A couple of hundred of years ago, when Runswick Bay was a busy fishing town, a carpenter named ‘Crook Back Tom’ was the main figure in this folklore.
According to legend Crook Back Tom got his namesake from being pushed into carpentry at an age as early as 3, being his father’s apprentice. To deal with the pain in his back Tom drank, and he drank well much to the dismay of his wife who eventually took all of Tom’s money so that he could no longer drink their money away. But where there is a will there is a way for alcoholics, and Tom found that he could do jobs for people and all he asked in return was for beer. Eventually, this was all he was paid in.After years of suffering and living penniless his wife left, also leaving their young daughter, Kate, in the care of Crook Back Tom. As the years went by Tom lived poor and tried to bring his daughter up as best he could, though the alcohol always came first and, much like her mother, Kate despised her drunken father but loved him when he was a sober man.
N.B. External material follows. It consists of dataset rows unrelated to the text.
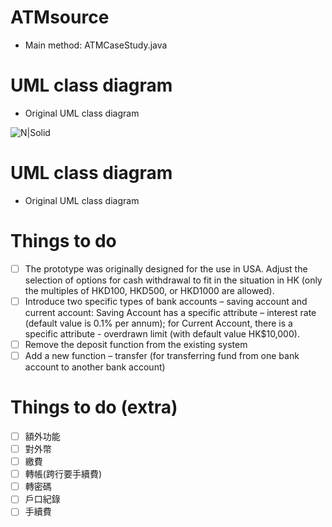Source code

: # ATMsource
  - Main method: ATMCaseStudy.java

# UML class diagram
  - Original UML class diagram
  
![N|Solid](https://i.imgur.com/HMRwHd3r.jpg)

# UML class diagram
  - Original UML class diagram
  
# Things to do  
- [ ] The prototype was originally designed for the use in USA. Adjust the selection of
      options for cash withdrawal to fit in the situation in HK (only the multiples of
      HKD100, HKD500, or HKD1000 are allowed).
- [ ] Introduce two specific types of bank accounts – saving account and current account:
      Saving Account has a specific attribute – interest rate (default value is 0.1% per
      annum); for Current Account, there is a specific attribute - overdrawn limit (with
      default value HK$10,000).
- [ ] Remove the deposit function from the existing system
- [ ] Add a new function – transfer (for transferring fund from one bank account to another
      bank account)
      
# Things to do (extra)
- [ ] 額外功能
- [ ] 對外幣
- [ ] 繳費
- [ ] 轉帳(跨行要手續費)
- [ ] 轉密碼
- [ ] 戶口紀錄
- [ ] 手續費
One evening, after Tom had spent a week without alcohol, he was offered a job with alcohol as the pay; he took it and Kate was very upset. They had been living off porridge and water for so long and Kate was hungry, she couldn’t believe that her father would choose alcohol over her. Before she could say anything more Tom got angry and locked Kate away in a dark cupboard with a bouncy ball to keep her occupied during her punishment.
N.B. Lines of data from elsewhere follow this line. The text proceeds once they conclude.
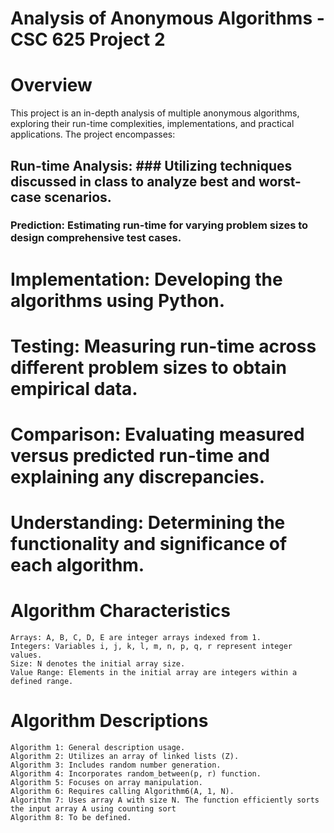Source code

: # Analysis of Anonymous Algorithms - CSC 625 Project 2
# Overview
This project is an in-depth analysis of multiple anonymous algorithms, exploring their run-time complexities, implementations, and practical applications. The project encompasses:

   ## Run-time Analysis: ### Utilizing techniques discussed in class to analyze best and worst-case scenarios.
   ### Prediction: Estimating run-time for varying problem sizes to design comprehensive test cases.
   # Implementation: Developing the algorithms using Python.
   # Testing: Measuring run-time across different problem sizes to obtain empirical data.
   # Comparison: Evaluating measured versus predicted run-time and explaining any discrepancies.
   # Understanding: Determining the functionality and significance of each algorithm.

# Algorithm Characteristics

    Arrays: A, B, C, D, E are integer arrays indexed from 1.
    Integers: Variables i, j, k, l, m, n, p, q, r represent integer values.
    Size: N denotes the initial array size.
    Value Range: Elements in the initial array are integers within a defined range.

# Algorithm Descriptions

    Algorithm 1: General description usage.
    Algorithm 2: Utilizes an array of linked lists (Z).
    Algorithm 3: Includes random number generation.
    Algorithm 4: Incorporates random_between(p, r) function.
    Algorithm 5: Focuses on array manipulation.
    Algorithm 6: Requires calling Algorithm6(A, 1, N).
    Algorithm 7: Uses array A with size N. The function efficiently sorts the input array A using counting sort
    Algorithm 8: To be defined.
Tom went away to fish for the day, but little did he know that he was about to be picked up by the Royal Navy and forced into working for them. The Navy did Tom good, his back straightened up, his carpentry skills were well received and he eventually made his way up in the ranks, all the while believing his daughter would have been living safely with a neighbour.
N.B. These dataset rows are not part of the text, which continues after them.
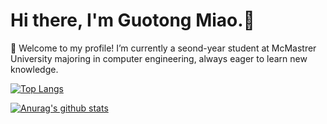 # Hi there, I'm Guotong Miao.👋 
🌱 Welcome to my profile! I’m currently a seond-year student at McMastrer University majoring in computer engineering, always eager to learn new knowledge.

[![Top Langs](https://github-readme-stats.vercel.app/api/top-langs/?username=taoistmiao&layout=compact)](https://github.com/anuraghazra/github-readme-stats)

[![Anurag's github stats](https://github-readme-stats.vercel.app/api?username=taoistmiao)](https://github.com/anuraghazra/github-readme-stats)
<!--
**taoistmiao/taoistmiao** is a ✨ _special_ ✨ repository because its `README.md` (this file) appears on your GitHub profile.

Here are some ideas to get you started:

- 🔭 I’m currently working on ...
- 🌱 I’m currently learning ...
- 👯 I’m looking to collaborate on ...
- 🤔 I’m looking for help with ...
- 💬 Ask me about ...
- 📫 How to reach me: ...
- 😄 Pronouns: ...
- ⚡ Fun fact: ...
-->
Eventually Tom was discharged with honours, but this was after many years on the sea. He couldn’t wait to see his grown up daughter but by the time he made it back to Runswick Bay it was late, not wanting to wake the neighbours he went back home and decided to get Kate in the morning. To his surprise his old home was covered in cobwebs and sand, it looked as though it hadn’t even been entered since he left but he shrugged it off promising to talk with Kate about it the next day.
All through the night Tom could hear a tap coming from the cupboard, he believed it was just the windows but he couldn’t shake the thought that it sounded so much like a bouncing ball. The next day Tom set off to his neighbours who had some terrible news for Tom, they had gotten word what had happened to Tom and shared no blame for the fate of Kate. The lady explained to Tom that they only found out a week later and when they went to his house to search for Kate they found her clutching a ball to her chest, she was dead. Tom was devastated, and although his neighbour tried to comfort him and tell him that she thought Kate may have died from fright as soon as the door was closed she couldn’t shake the image of the many black dots the ball had left every time Kate had bounced it.
The cottage is still said to be haunted by Kate and the bouncing ball, and owners only manage a year in the home before they are driven out by the paranormal activity.